Though many electorates believe he came to the scene rather too late, Cummings has made a significant impression throughout the country, visiting some of the most difficult to reach areas in Maryland, Grand Kru, Grand Gedeh and Nimba counties, and winning converts that many believe can give him a chance for what he is striving for.
Movement for Economic Empowerment (MOVEE)
Dr. Joseph Mills Jones, without doubt, was the target of the unsuccessful application of what came to be known as the controversial Code of Conduct. He did not resign his post as the Executive Governor of the Central Bank of Liberia where he initiated the ‘financial inclusion’ policy at the Central Bank and was able to put money in the pockets of those many describe as ‘marginalized’ in the leeward counties.
He was unscathed by the Code of Conduct and got approved to run; and since then, he has pushed the message that poverty is not Liberians’ destiny and therefore since he had done it at the CBL, becoming the President proper would give him the chance to alleviate poverty, and do all that has been wrong with the current administration in the last 12 years.

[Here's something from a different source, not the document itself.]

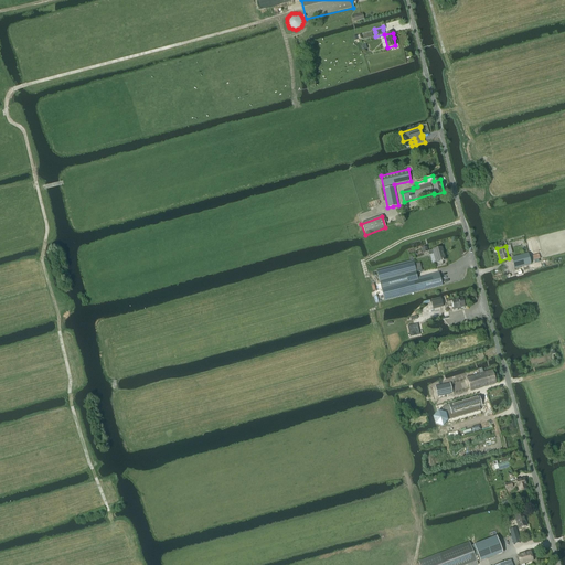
[(444,255),(443,253),(441,248),(428,252),(429,255),(434,254),(436,263),(437,263),(437,265),(438,266),(441,265),(443,264),(441,263),(443,262),(445,260),(444,255)]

Dr. Jones’ concern has not been that there has not been a change of leadership in Liberia, but just that Liberia has not had leaders that are prepared to make the ultimate decisions and sacrifices, in the last 170 years. He spoke of a track record as the means of justification by which individuals seeking leadership should be judged. He has also spoken about Liberia being a land of possibilities, and therefore since poverty alleviation and financial inclusion are basic to his desire to become president, the electorates, he believes, will give him a chance.
United People’s Party (UPP)
The history of the UPP is intertwined with Liberians’ search for multiparty democracy, and while the country’s democracy is growing from its bitter past, the stalwarts of the UPP seem to have been relegated to the background.
The United People’s Party (UPP) was formed in the 1980s as a successor to the Progressive Alliance of Liberia (PAL) and the Progressive People’s Party (PPP), but was initially banned under President Samuel Doe because of its “socialist leanings.”
PAL and UPP leader Gabriel Baccus Matthews was the main opposition politician in Liberia under Doe, and after Doe’s death in 1990 he became Foreign Minister until 1993.
In the elections held on July 19, 1997, the UPP presidential candidate Gabriel Baccus Matthews won 2.51 percent of the vote. The party won 2 out of 64 seats in the House of Representatives and none in the Senate. While international observers deemed the polls administratively free and transparent, they noted that it had taken place in an atmosphere of intimidation because most voters believed that former rebel leader and National Patriotic Party (NPP) candidate Charles Taylor would return to war if defeated. Matthews retired as leader of the party in 1999.
UPP’s current standard-bearer, businessman MacDonald A. Wento, is campaigning throughout the country, promising a shared responsibility among all who participate in the economy, for the burden should be shared by the domestic private sector, the academic community, and the government.
The party believes that getting an education is the surest path to creating a stakeholder society for the youth to fulfill their dreams and contribute to economic growth and the growth of the country’s democracy.